→ DIRECTIONS:
[A] In the piezoelectric sensor passage, condense the paragraph beginning "The selected sensor consists of 5 layers" into a short bulleted list that keeps its main facts.
[B] Extend the passage on piezoelectric sensor selection and the hardware circuit, picking up after its final sentence about the front-end amplifier.

[Opening SELECTED EXCERPT section]

2.1. Piezoelectric Sensor Selection and Structural Analysis

Sensor performance is critical to system, as it is the foremost part of signal acquisition. Acceleration sensors are employed to capture impact signals from external flying debris.
Piezoelectric sensor is fabricated based on the piezoelectric effect[17], which has the advantages of high sensitivity, a high signal-to-noise ratio, simple structure, compact size, light weight, low power consumption, long lifespan, and reliable operation. With the excellent dynamic characteristics, it enables detecting periodic forces with wide frequency bands and rapid changes caused by impact forces.
The selected sensor consists of 5 layers, including two protective coating layers, two silver ink electrodes, and PVDF (polyvinylidene fluoride) polymer film as shown in Figure 1. When compressing the PVDF polymer film, positive and negative charges are induced on its surface. Through highly conductive silver ink electrodes[18], the charges are transmitted to the charge amplifiers for analysis.

2.2. Hardware Circuit

The induced charge from piezoelectric film is too weak for a microcontroller system, necessitating signal amplification through a front-end amplifier[19].

[Closing SELECTED EXCERPT section]
[Opening DATA EXTRACTS section]

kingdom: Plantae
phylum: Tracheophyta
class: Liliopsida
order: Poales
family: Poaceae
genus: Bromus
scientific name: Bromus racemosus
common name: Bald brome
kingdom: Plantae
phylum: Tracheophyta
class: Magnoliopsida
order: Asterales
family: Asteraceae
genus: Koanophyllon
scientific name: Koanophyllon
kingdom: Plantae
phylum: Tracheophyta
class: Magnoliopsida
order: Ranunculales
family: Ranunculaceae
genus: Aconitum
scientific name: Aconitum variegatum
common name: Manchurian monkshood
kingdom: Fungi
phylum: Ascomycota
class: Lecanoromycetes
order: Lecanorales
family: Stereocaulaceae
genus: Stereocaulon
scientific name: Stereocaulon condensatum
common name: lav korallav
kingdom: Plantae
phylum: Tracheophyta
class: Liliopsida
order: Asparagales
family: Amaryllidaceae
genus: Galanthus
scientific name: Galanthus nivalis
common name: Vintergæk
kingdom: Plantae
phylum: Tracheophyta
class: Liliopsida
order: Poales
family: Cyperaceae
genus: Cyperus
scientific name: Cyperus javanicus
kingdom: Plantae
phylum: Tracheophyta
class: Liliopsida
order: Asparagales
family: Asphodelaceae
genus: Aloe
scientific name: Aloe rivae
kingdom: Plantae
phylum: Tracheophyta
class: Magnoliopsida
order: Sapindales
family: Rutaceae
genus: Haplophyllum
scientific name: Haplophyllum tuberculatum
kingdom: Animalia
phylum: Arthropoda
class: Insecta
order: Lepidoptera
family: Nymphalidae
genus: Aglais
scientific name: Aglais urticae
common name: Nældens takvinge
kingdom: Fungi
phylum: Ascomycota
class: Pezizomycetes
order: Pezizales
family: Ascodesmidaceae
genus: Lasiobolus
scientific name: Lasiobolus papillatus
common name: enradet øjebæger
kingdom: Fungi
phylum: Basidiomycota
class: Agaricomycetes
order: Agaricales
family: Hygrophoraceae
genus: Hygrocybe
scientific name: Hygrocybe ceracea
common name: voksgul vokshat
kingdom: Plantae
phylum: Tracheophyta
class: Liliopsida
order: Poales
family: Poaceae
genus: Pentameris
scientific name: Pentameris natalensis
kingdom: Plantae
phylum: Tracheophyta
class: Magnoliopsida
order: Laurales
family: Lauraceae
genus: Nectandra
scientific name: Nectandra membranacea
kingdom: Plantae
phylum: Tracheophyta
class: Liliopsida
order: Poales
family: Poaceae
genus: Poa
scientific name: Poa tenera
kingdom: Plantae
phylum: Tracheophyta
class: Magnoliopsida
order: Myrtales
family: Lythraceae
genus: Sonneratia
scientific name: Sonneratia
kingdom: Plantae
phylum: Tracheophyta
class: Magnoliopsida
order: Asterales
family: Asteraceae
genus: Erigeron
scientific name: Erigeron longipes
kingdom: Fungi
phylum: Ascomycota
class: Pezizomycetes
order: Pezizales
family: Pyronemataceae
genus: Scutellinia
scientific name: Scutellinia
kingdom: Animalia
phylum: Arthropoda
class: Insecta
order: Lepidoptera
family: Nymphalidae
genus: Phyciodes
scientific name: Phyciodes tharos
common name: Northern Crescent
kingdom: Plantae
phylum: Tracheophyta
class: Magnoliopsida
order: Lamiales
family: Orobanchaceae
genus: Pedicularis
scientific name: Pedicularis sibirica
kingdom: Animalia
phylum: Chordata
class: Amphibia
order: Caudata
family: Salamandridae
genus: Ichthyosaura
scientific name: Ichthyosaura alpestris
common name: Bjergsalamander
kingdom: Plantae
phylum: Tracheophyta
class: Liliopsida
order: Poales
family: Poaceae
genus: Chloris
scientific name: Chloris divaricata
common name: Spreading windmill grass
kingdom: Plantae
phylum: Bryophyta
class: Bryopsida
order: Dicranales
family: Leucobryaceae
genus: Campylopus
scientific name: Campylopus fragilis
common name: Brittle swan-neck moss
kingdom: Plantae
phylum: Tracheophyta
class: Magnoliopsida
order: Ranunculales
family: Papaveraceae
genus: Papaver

[Closing DATA EXTRACTS section]

→ ANSWERS PER TASK:
[A]
- The sensor has five layers: two protective coating layers, two silver ink electrodes, and a PVDF (polyvinylidene fluoride) polymer film (Figure 1).
- Compressing the PVDF film induces positive and negative charges on its surface.
- The highly conductive silver ink electrodes carry these charges to charge amplifiers for analysis.

[B]
Firstly, designing a voltage amplifier when the sensor is treated as an equivalent voltage source[20]. The analysis indicates that the minuscule charge induced by the sensor leaks through its internal resistance (Ra) and the input resistance of amplifier (Ri), hindering the measurement of static mechanical quantities. Additionally, the sensor sensitivity is related to the input capacitance (comprising sensor capacitance Ca, amplifier input capacitance Ci, and lead capacitance Cc). Thus, the sensitivity requires recalculation when altering the wire length, complicating the design process.
Then, designing a charge amplifier when the sensor is treated as an equivalent charge source. This type of amplifier can ignore the influence from input and cable capacitances to the output voltage, whose voltage only depends on the charge input and the feedback capacitance[21,22]. The effects from wire length are eliminated.
Hence, charge amplifiers are chosen as the measurement circuit for the piezoelectric sensors. The charge amplifier is a high-gain amplifier with deep negative feedback[23]. The low bias current for minimal charge loss, low offset for accuracy, low-voltage operation to minimize power consumption, and high precision are considered in the selection of amplifier chip, which decreases the charge loss and power dissipation[24].
Figure 2. The process of how the system works. (a)Schematic diagram. (b)Real products.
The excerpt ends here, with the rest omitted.